TASK BRIEF – Which lines in the entries below contain the string "Emulators"? Show each of them in full.

Extracted page text data

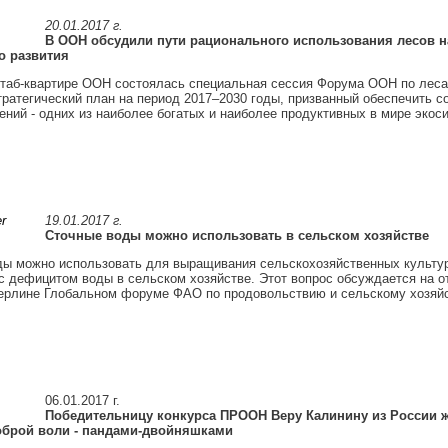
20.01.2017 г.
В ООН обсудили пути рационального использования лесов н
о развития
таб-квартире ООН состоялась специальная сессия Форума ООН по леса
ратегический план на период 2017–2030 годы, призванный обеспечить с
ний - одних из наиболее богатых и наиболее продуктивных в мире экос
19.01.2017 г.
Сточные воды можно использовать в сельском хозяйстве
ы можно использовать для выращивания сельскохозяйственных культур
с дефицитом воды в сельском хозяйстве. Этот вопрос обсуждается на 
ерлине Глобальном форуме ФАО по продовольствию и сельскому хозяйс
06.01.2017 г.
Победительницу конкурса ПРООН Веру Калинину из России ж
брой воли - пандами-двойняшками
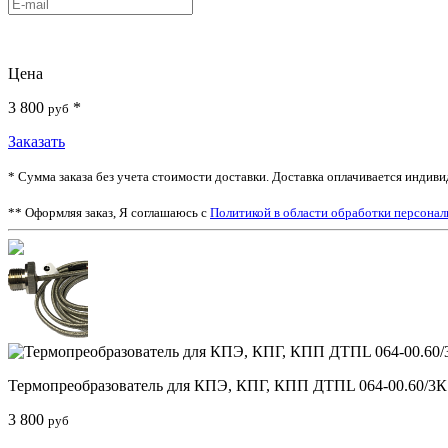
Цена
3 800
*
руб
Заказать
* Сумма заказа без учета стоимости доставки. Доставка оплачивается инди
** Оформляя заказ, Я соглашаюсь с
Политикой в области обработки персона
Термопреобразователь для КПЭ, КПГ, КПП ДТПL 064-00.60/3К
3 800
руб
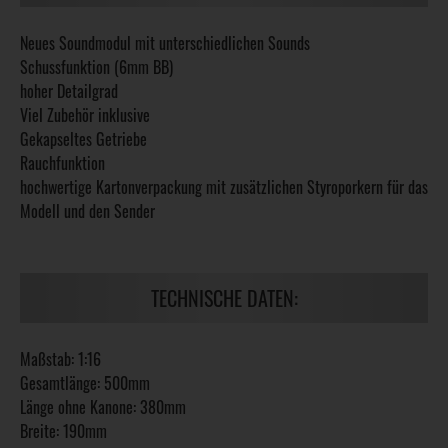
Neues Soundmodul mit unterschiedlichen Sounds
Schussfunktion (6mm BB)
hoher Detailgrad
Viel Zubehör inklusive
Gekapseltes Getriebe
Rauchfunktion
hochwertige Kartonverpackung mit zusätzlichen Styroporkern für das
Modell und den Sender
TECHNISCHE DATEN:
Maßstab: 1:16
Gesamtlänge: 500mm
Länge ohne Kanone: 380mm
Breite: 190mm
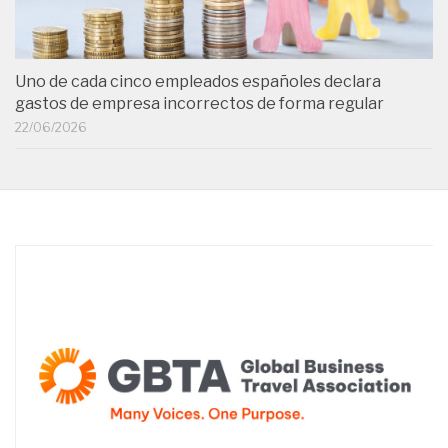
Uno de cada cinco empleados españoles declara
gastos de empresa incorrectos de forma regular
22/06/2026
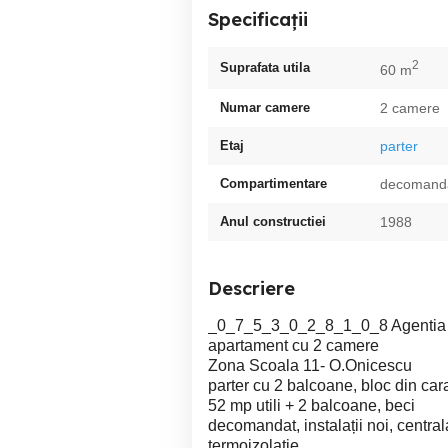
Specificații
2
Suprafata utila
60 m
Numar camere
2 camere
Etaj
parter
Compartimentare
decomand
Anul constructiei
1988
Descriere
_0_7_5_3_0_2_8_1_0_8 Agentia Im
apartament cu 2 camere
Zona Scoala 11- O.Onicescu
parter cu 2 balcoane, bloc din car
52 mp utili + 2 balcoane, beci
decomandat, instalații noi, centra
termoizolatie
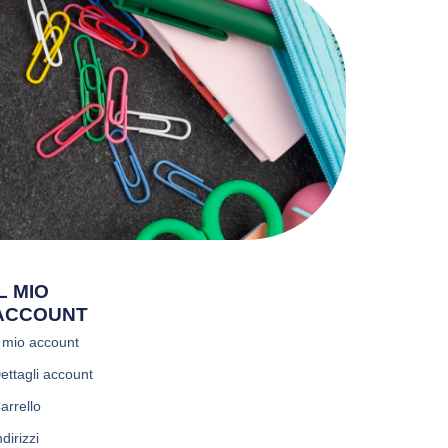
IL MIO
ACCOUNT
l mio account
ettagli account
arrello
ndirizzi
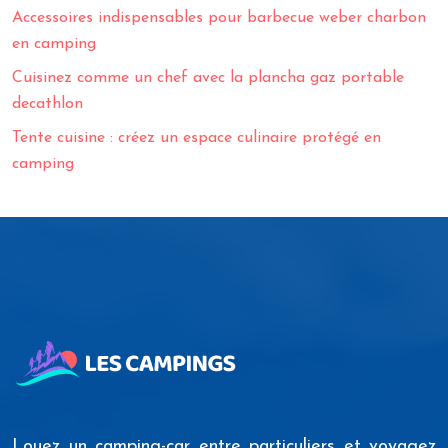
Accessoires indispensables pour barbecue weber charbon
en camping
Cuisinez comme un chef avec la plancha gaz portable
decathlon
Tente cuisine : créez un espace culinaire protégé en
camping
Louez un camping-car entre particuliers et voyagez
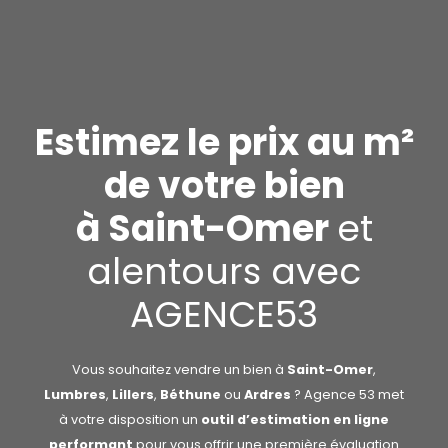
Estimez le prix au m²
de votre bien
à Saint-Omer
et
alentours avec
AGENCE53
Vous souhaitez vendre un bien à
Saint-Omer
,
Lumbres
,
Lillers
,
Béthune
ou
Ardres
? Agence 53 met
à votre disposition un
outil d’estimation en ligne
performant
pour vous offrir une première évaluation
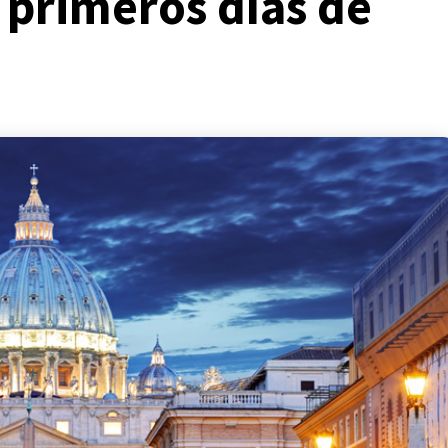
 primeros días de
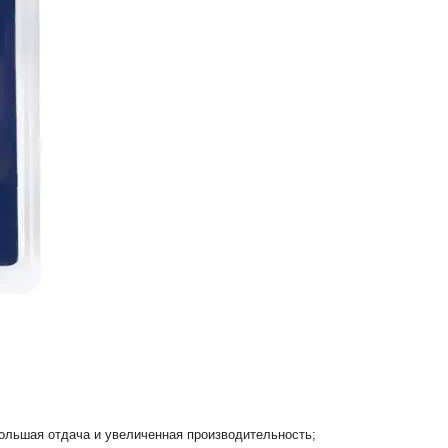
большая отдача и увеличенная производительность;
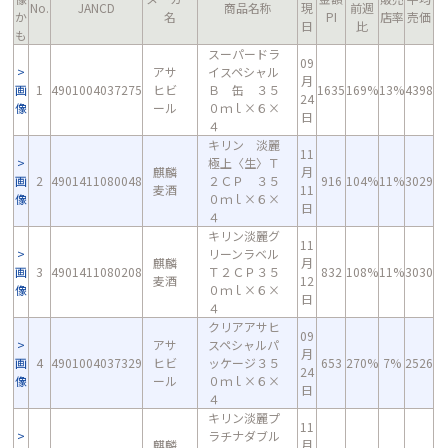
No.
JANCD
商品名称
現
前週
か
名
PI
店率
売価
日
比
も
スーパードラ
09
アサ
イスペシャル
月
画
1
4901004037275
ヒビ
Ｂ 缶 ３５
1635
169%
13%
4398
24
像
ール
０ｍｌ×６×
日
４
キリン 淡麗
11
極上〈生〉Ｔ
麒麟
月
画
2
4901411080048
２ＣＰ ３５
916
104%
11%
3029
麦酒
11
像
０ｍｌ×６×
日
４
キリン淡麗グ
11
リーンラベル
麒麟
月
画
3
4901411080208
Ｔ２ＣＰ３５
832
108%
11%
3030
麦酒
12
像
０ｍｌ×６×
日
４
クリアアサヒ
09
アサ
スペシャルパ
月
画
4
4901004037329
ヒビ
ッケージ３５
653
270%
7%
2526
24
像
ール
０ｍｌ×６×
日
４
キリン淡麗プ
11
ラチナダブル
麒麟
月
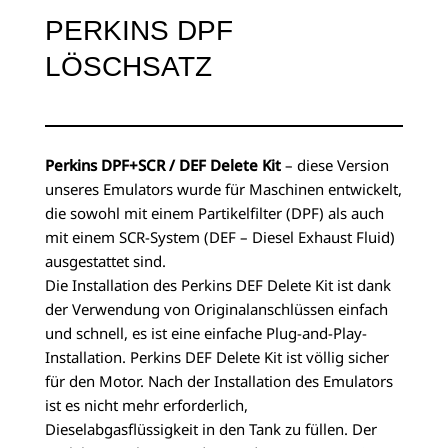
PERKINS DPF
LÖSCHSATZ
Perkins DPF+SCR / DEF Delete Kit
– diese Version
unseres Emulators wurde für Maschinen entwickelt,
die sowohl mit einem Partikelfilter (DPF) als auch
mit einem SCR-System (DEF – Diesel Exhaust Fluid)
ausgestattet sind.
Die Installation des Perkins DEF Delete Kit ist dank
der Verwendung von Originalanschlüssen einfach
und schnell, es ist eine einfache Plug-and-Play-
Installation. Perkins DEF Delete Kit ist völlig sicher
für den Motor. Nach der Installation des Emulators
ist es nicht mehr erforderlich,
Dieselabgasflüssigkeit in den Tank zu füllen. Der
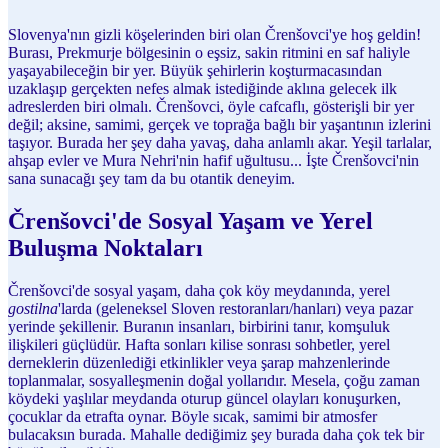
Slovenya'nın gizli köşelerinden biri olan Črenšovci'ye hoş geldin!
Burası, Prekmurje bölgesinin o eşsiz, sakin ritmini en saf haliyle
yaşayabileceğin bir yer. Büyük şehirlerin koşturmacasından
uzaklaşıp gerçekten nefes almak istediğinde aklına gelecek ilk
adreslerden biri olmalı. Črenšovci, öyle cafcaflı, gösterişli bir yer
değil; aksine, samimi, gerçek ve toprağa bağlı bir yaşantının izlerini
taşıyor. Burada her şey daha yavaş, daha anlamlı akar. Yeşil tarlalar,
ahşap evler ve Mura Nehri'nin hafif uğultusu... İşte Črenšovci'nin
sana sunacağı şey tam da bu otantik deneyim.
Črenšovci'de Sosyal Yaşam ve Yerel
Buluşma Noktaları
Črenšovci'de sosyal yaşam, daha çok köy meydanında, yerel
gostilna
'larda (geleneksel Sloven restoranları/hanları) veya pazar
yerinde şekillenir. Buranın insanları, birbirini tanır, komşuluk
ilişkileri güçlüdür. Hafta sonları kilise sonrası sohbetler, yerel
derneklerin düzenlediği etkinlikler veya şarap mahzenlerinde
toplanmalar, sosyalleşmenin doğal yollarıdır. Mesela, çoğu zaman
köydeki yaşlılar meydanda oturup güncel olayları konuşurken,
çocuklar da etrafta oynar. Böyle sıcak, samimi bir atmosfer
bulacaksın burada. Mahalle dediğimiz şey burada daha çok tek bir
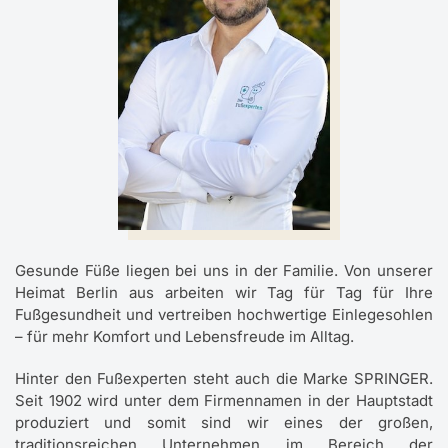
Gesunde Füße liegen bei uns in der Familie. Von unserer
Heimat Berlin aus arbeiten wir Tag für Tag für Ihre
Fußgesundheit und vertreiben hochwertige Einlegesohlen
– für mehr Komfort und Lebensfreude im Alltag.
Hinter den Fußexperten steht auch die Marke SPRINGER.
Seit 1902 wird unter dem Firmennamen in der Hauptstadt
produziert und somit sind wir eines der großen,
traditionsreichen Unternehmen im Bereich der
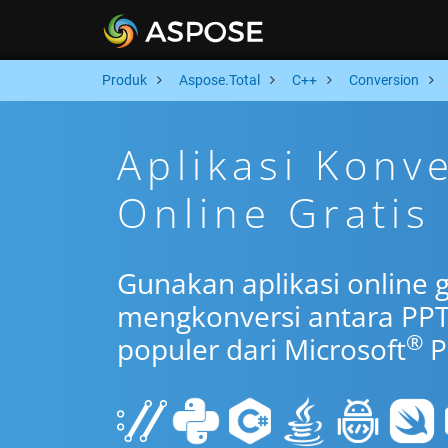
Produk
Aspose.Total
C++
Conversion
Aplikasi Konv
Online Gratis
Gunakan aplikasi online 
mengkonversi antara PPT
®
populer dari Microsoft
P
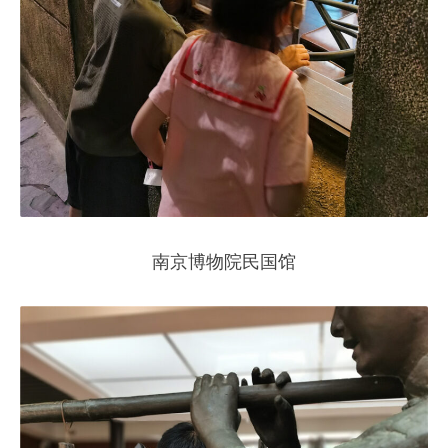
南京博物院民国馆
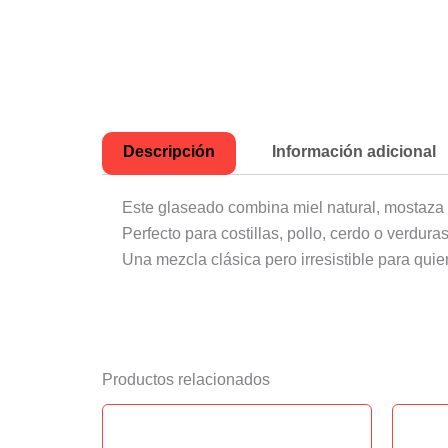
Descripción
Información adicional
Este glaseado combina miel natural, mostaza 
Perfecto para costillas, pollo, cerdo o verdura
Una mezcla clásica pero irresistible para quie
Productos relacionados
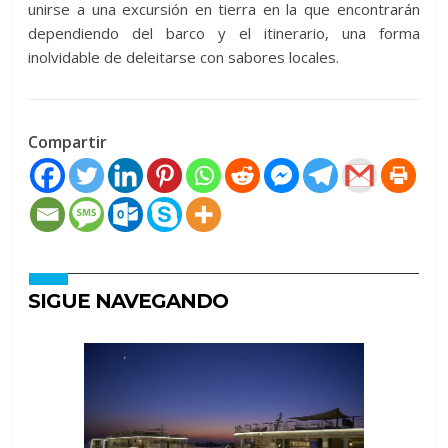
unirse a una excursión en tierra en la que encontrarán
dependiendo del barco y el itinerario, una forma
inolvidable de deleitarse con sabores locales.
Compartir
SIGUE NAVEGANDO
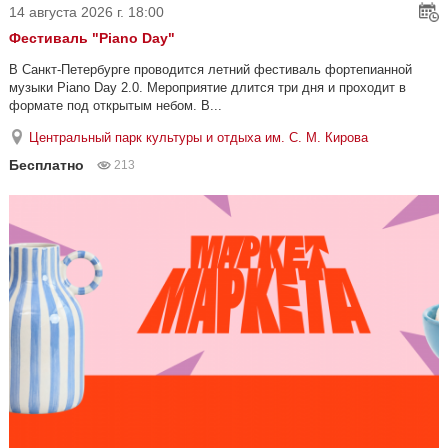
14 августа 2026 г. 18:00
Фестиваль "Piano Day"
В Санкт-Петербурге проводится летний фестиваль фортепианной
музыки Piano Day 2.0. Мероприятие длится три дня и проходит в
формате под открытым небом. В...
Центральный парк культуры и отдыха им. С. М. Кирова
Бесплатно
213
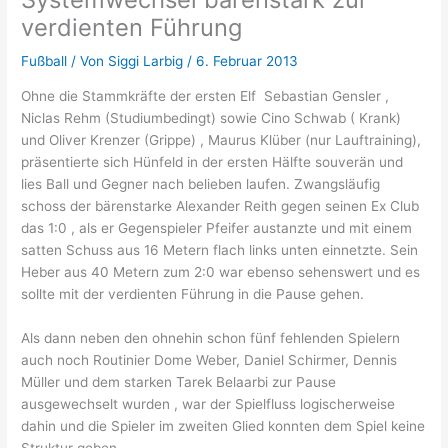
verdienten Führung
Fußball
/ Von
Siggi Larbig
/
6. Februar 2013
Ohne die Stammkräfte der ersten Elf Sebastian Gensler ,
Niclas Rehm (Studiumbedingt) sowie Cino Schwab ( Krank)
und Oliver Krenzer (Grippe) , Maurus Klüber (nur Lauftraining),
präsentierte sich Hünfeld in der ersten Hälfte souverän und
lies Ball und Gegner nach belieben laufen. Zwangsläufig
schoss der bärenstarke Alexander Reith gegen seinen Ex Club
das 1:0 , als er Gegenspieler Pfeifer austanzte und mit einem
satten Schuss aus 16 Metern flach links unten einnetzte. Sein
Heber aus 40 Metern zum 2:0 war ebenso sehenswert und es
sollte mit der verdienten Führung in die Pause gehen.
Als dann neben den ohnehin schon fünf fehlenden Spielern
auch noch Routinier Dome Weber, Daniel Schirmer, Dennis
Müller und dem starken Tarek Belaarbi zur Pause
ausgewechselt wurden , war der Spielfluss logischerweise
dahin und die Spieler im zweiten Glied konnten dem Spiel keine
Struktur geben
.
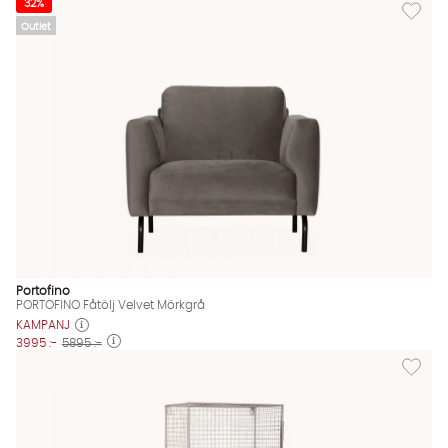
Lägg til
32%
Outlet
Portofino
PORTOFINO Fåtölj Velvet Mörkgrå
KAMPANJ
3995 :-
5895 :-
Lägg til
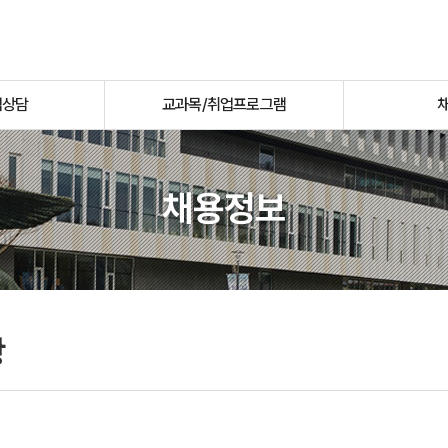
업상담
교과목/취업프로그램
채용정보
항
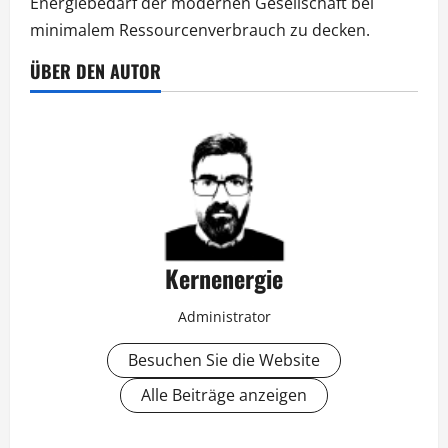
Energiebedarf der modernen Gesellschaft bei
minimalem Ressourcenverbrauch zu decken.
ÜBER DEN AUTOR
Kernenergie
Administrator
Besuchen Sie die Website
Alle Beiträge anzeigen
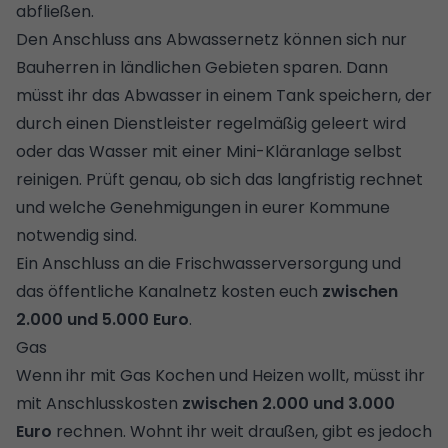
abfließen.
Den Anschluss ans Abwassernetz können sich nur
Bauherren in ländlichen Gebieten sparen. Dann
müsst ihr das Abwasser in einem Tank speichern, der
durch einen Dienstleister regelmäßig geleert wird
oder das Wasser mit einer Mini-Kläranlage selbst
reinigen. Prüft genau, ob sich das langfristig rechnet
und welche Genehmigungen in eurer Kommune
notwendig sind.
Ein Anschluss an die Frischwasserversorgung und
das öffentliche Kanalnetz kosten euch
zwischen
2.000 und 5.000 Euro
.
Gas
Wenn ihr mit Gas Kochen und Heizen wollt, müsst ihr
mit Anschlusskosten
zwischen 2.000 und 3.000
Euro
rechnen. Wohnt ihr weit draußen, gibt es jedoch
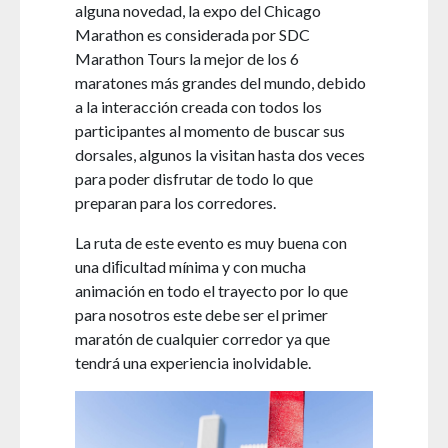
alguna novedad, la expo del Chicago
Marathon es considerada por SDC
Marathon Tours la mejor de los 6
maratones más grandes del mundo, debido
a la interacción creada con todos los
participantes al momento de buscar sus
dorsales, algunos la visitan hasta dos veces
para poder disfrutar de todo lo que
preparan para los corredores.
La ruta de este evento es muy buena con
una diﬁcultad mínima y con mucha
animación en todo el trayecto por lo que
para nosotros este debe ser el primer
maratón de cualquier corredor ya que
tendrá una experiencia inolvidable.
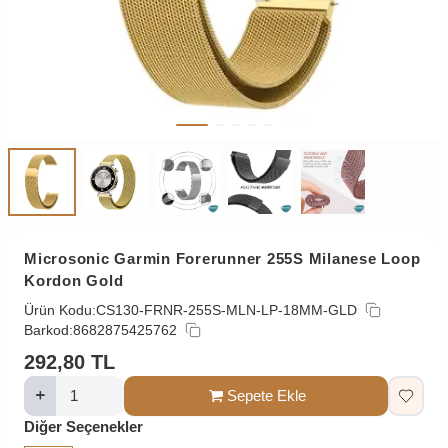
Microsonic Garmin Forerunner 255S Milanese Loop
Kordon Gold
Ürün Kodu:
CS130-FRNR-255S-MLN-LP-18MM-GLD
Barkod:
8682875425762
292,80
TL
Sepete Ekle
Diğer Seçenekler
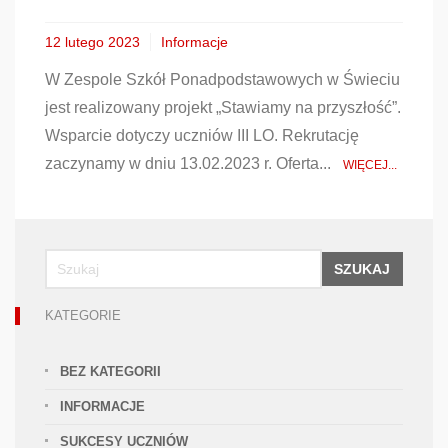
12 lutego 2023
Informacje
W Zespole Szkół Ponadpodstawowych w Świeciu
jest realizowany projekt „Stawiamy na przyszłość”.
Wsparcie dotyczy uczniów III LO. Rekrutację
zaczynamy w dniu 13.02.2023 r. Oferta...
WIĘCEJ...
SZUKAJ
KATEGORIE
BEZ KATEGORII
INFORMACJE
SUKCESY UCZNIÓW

WRITTEN RESPONSE –
unseres Emulators wurde für Maschinen entwickelt,
für den Motor. Nach der Installation des Emulators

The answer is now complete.